I went on a walk and I talked to God a bit.
I was thinking of all the possible ways that God could be working things out for me in my situation. I thought about what my heart wanted and the different ways God could restore it all back to me. I thought about the little bit of news that I do know and the little ways in which I do know that God has been working. But for how long I spent thinking about it, I also realized that there really is only one thing I can do. All I can do right now is do nothing.
Let me tell you, doing nothing isn’t easy. Doing nothing is the hardest thing ever. I really want to know what God is up to so I can offer my assistance somehow. I don’t like being in the dark. I hate being in this place of not knowing what God is doing in his life.

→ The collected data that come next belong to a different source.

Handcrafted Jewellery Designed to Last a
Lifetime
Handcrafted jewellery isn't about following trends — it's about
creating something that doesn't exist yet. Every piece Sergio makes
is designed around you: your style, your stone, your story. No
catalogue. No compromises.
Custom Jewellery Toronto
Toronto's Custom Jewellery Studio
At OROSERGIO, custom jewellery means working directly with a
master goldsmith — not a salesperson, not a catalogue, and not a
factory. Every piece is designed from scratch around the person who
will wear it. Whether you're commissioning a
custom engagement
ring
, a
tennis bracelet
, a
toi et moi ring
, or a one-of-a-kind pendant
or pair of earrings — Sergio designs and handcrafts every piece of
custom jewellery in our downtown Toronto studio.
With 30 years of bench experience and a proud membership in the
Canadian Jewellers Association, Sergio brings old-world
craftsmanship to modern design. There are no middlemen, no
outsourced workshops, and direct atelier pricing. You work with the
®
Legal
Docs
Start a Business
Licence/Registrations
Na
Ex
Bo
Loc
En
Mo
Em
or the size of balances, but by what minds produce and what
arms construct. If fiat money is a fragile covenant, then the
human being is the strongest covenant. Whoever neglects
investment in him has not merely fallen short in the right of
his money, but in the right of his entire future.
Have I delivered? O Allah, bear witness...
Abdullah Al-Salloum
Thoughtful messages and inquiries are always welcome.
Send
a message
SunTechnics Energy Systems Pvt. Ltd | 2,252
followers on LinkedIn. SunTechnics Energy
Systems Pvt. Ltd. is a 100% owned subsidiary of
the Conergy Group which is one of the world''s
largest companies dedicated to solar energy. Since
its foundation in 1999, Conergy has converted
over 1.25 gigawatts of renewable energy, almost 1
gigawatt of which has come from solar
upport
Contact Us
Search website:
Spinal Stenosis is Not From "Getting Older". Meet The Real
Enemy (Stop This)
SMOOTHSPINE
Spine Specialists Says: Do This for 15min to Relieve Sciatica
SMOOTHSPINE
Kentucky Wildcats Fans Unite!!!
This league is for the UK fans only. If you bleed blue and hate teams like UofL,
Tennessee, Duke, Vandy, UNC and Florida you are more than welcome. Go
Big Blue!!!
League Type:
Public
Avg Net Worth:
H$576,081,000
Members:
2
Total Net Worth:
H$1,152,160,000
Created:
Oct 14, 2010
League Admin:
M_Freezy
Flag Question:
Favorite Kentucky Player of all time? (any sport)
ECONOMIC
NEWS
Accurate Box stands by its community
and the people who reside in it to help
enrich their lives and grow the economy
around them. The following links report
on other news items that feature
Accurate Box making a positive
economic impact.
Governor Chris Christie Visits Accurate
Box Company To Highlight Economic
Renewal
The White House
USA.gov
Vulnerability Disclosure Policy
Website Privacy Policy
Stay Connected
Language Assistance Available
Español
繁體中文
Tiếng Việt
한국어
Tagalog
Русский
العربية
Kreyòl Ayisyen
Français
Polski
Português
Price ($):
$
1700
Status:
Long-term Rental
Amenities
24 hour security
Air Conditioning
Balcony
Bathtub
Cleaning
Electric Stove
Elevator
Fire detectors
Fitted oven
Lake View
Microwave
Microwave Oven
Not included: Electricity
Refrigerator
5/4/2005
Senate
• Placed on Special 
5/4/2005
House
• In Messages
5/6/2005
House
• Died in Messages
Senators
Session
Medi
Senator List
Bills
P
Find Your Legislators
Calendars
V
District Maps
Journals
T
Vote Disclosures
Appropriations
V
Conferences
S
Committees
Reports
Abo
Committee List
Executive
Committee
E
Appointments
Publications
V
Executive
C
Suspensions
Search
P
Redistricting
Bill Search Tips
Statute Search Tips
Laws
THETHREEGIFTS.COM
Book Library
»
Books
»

But I also know that it’s not my place right now to know what God is doing. Nor is it my job to help God as he’s working.
I am confident that God is working. I don’t know how to explain to you all this feeling that I have, I just know that God is working and doing mighty things for me. But with a reluctant heart I have to admit to knowing that if I want God to keep working I need to do nothing. When I do nothing, then I can be fully assured that God is the one working. Doing nothing is the only way to show full dependance on God in my situation.
All the great characters of the Bible, when they were in times of hurt and mistreatment, they did nothing. When I read my Bible I can see how God was working for them. I see the outcome of their struggles, but I also need to remember that they didn’t see the answer. They probably felt a lot like me, in the dark about God’s plans for them. And what did they do? They did nothing so God could work. I imagine it must have been hard for them, as it is hard for me, but they knew it was necessary.
I let out a strangely relieved sigh as I finished my walk. Doing nothing is what God has called me to do right now. Doing nothing may be the hardest task God has ever asked me to do but I know he has given me the strength to do it. Doing nothing is what I am choosing to do right now and somehow that brings a sense of peace to my heart. I choose to do nothing so God can work and get all the glory.